» TASK INSTRUCTIONS: Write down nothing except how many lines in the entries contain "tudo".

Content starts

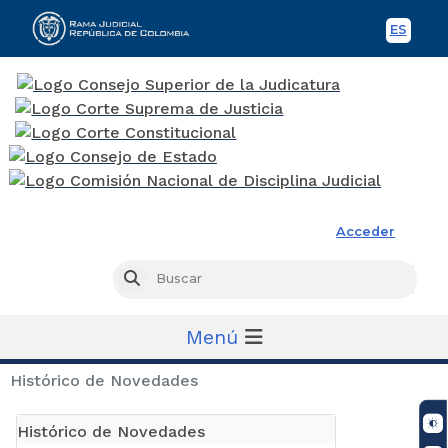
ES
Spani
Rama Judicial
Acceder
Busc
Buscar
Menú
Histórico de Novedades
Histórico de Novedades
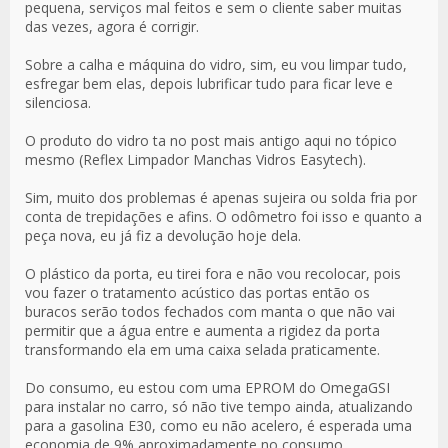
pequena, serviços mal feitos e sem o cliente saber muitas
das vezes, agora é corrigir.
Sobre a calha e máquina do vidro, sim, eu vou limpar tudo,
esfregar bem elas, depois lubrificar tudo para ficar leve e
silenciosa.
O produto do vidro ta no post mais antigo aqui no tópico
mesmo (Reflex Limpador Manchas Vidros Easytech).
Sim, muito dos problemas é apenas sujeira ou solda fria por
conta de trepidações e afins. O odômetro foi isso e quanto a
peça nova, eu já fiz a devolução hoje dela.
O plástico da porta, eu tirei fora e não vou recolocar, pois
vou fazer o tratamento acústico das portas então os
buracos serão todos fechados com manta o que não vai
permitir que a água entre e aumenta a rigidez da porta
transformando ela em uma caixa selada praticamente.
Do consumo, eu estou com uma EPROM do OmegaGSI
para instalar no carro, só não tive tempo ainda, atualizando
para a gasolina E30, como eu não acelero, é esperada uma
economia de 9% aproximadamente no consumo.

Content ends

» EXPECTED ANSWER: 2